**WORK TO COMPLETE:** The whole listing below needs to be duplicated exactly, pictures aside.
* * * * * * *
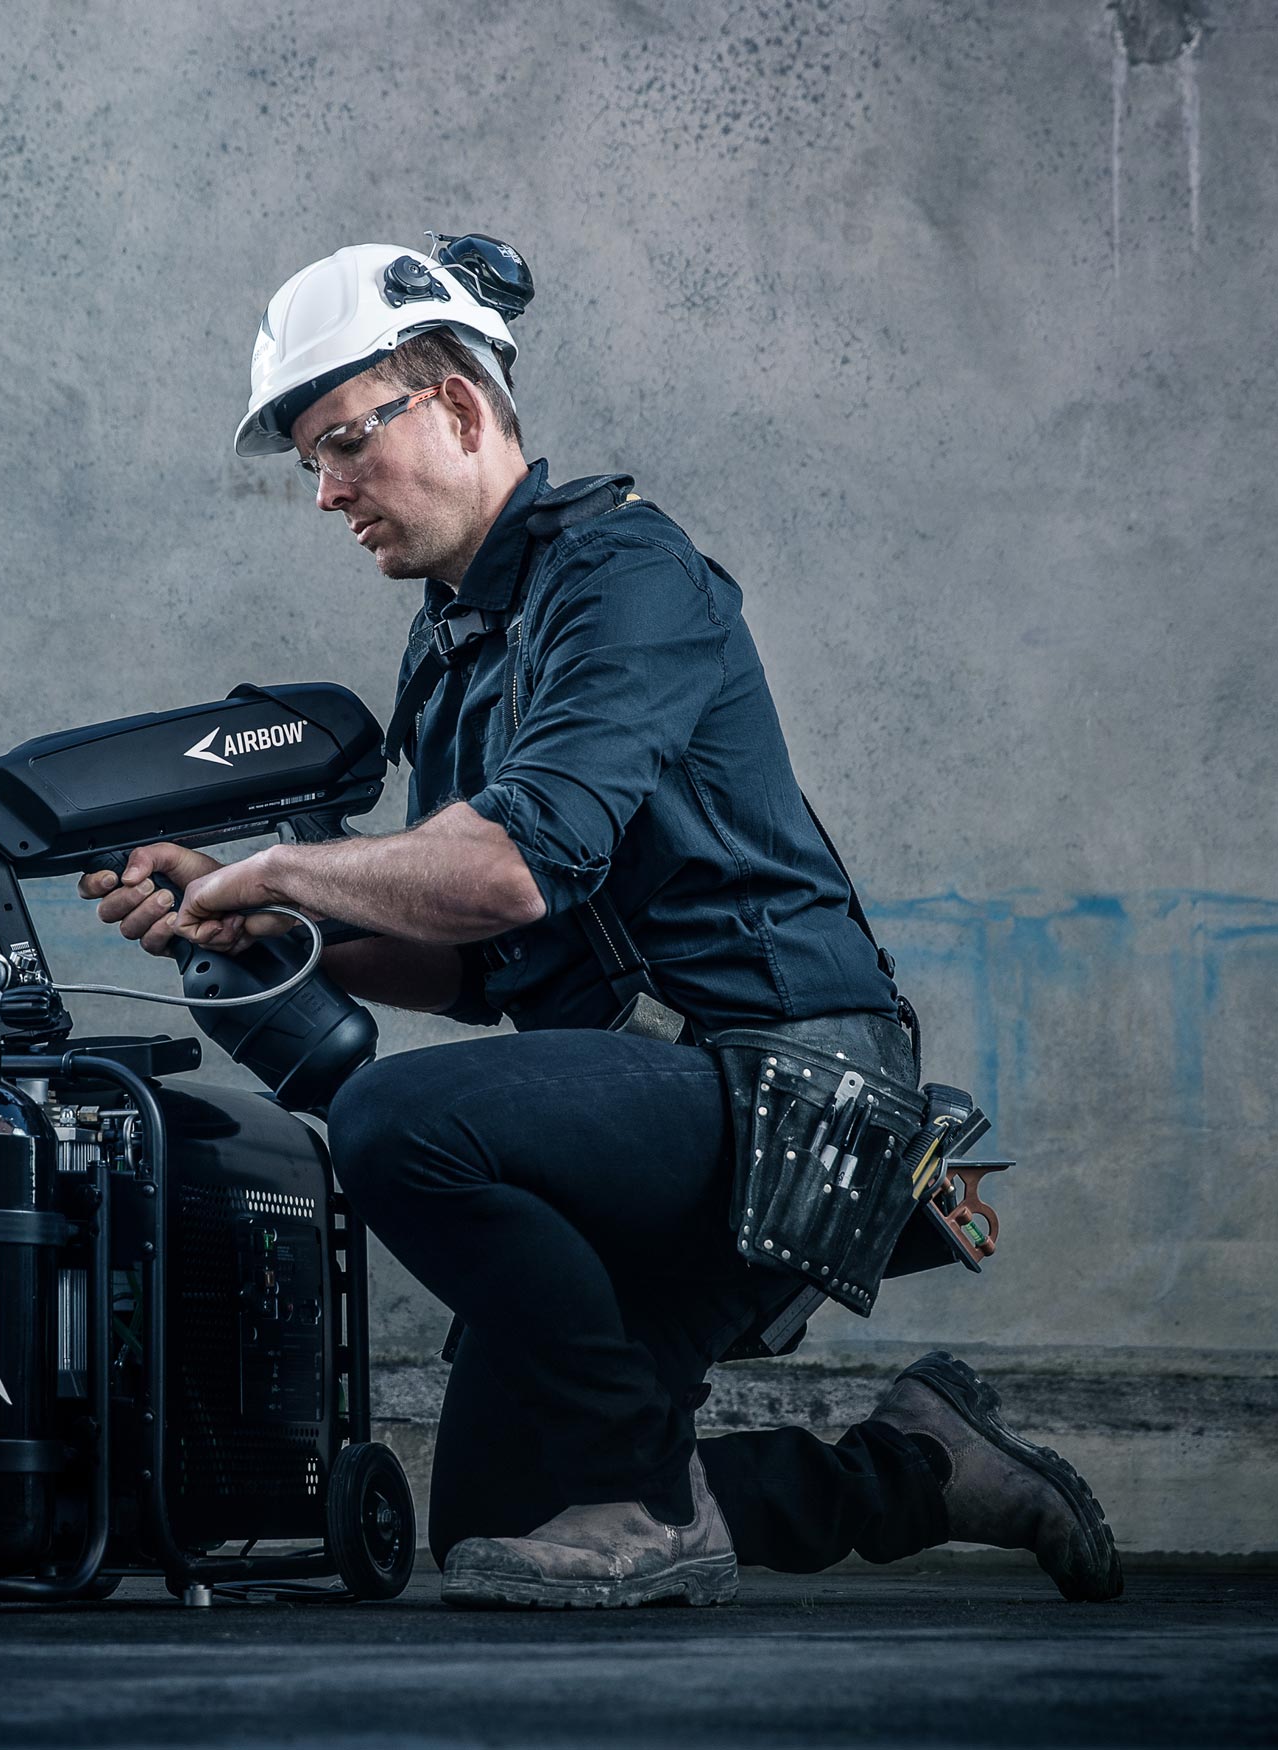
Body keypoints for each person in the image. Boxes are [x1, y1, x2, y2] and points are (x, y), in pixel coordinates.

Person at [80, 240, 1122, 1610]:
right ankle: (920, 1467)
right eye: (309, 464)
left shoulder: (621, 572)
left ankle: (640, 1491)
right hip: (635, 1108)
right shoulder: (455, 641)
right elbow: (473, 961)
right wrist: (257, 925)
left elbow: (512, 867)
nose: (326, 491)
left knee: (395, 1123)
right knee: (496, 1532)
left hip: (784, 1087)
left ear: (453, 406)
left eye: (340, 444)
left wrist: (279, 866)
* * * * * * *
**ANSWER SECTION:**
Body keypoints for each person in the image. Boxes are [x1, y1, x2, y2] and points are (x, y), in pixel coordinates.

Person at [80, 240, 1122, 1610]:
right ankle: (920, 1467)
right eye: (309, 464)
left shoulder: (621, 572)
left ankle: (640, 1491)
right hip: (635, 1108)
right shoulder: (455, 641)
right elbow: (473, 961)
right wrist: (257, 925)
left elbow: (512, 867)
nose: (326, 491)
left knee: (395, 1123)
right knee: (496, 1532)
left hip: (784, 1087)
left ear: (453, 406)
left eye: (340, 444)
left wrist: (279, 866)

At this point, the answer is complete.